I went to a toy party on Saturday. It was at a friend of Dana's and I have gone to one before with her. The product is from Slumber Parties and all of their parties are girls only. NO men. These parties get involved and if you have a lot of people there (like there was) it can go about 2 1/2 hours.
I also went to a toy party once with another friend that was a "Jack and Jill". Boys were allowed. It was fun and we had a good time. Dana enjoyed it. But it was a different company, Undercoverwear. I know, it sounds like I hang out with a bunch of horny kinky people.
Anyways, when I went to the party on Sat it was with the understanding that we don't need anymore toys (yeah we have a couple, nothing too outrageous) but I do like the lotions so I knew I wasn't buying much. Mostly the obligatory $25-$30 worth of product. Well, I like the stuff and it is a bit pricey so I agreed to host a party, in Nov. (you all are invited hehe)

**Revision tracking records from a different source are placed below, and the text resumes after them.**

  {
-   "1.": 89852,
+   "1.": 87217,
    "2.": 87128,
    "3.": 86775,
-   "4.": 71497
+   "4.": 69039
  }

In the mean time Earl and Dana and Dana's friend T-roy (who is the husband of the girl who had the party) was at my house building the shed I spoke of. Dana was very good in that he didn't text or call me all day. He was busy with the boys. When I got back to the house I went out to check on their progress and let T-roy it was safe to go back home. I announced that I was having a party in Nov. Earl and Troy kept on working and just kinda mumbled about women and shopping.

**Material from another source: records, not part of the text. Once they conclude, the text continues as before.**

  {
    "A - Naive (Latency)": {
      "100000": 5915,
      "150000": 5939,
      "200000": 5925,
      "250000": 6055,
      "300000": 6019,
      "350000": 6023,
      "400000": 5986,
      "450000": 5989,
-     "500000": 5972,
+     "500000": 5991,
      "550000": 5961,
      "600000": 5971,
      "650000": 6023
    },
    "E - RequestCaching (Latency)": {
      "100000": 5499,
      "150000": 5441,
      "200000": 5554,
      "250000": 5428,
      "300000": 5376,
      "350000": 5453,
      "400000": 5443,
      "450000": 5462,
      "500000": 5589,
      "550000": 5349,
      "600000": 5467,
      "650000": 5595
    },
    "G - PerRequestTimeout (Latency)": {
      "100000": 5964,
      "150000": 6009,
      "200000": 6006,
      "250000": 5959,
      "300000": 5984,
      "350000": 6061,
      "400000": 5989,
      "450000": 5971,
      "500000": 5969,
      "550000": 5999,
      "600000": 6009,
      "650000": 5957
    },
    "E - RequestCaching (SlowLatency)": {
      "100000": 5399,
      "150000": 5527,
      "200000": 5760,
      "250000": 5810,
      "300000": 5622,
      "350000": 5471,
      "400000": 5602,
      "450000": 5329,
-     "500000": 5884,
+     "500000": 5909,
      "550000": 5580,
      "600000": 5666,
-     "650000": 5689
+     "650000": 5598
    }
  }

Dana on the other hand had a fit. "Well I'm going to that one"
"no you're not, it's always 'girls only'"
"bullshit I'm gonna be put out of my own house"

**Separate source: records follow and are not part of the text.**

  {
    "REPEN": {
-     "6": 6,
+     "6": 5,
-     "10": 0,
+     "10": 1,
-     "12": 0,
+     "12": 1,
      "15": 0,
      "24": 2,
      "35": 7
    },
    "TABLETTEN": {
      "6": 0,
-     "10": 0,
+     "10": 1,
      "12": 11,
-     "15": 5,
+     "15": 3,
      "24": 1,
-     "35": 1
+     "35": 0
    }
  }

"then you'll be put out of my house"
"I don't see why I can't go"
Ok now it's getting stupid and even Troy spoke up and said "dude it's no big deal, you can't be up her ass ALL the time"
I just walked off and mumbled to myself about how this is sooo not gonna work. I'm not going to make it much longer with him. I figured I'd let it blow over and like usual he'd say something later on to let me know it's no big deal and he over reacted. But it never came.
The next morning I decided to approach the subject. "You were just kidding about the party yesterday, right?"
I could feel him getting all tense and nervous. He got all defiant and said "I don't think it's right that the men are not allowed, period" I said well that's the way they do those parties and I can't help that. Then he started in about how we don't have the money for that shit and that we had agreed to not buying more toys. I agreed and I didn't buy any toys but sometimes a girl just wants to feel and smell sexy. It benefits him too and I paid for it, not him. He was just pissed that once again I have plans without him. After a few minutes of arguing I finally said that I would call and cancel the party. He said nothing. He didn't concede at all. Stuck to his guns. He's gonna show me who's boss.
Pushing, further and further away. So far now that I don't know if I can find my way back. I'm starting to feel like I don't want to find my way back. With the price of gas and oil I am dependant on him financially but I'm committed to getting beyond that. I'm sucking it up until next Spring.
I actually feel like I need to stick with it until next July. Earl and Deb have set a wedding date and she is making all kinds of plans for a wedding at Dana's trailer. So I don't want to mess up their plans. I'm conflicted because on one hand it's ridiculous that he's even thinking of getting married when he is still trying to play the game with me. It makes me feel bad for her. But at this point it's not my place to say anything. I have counseled him and said what I think but he is giving in to pressure from her to set a date. She wants to be married before she is 45 so they are getting married 2 days before her 45th birthday. He keeps saying that it probably won't happen. Most likely won't happen. It seems like he is waiting for me to do something before he will do something, but I'm not basing my decisions on him in anyways. I know from past history that he is unreliable and I need to make sure I'm ok on my own. I am also still working through my feelings for Dana. Why is he so damned fickle about promises and committments? It's all so confusing and makes me really question how it would have been for us?
Anyways, I'm hanging on, for awhile. But I may have to install padded walls.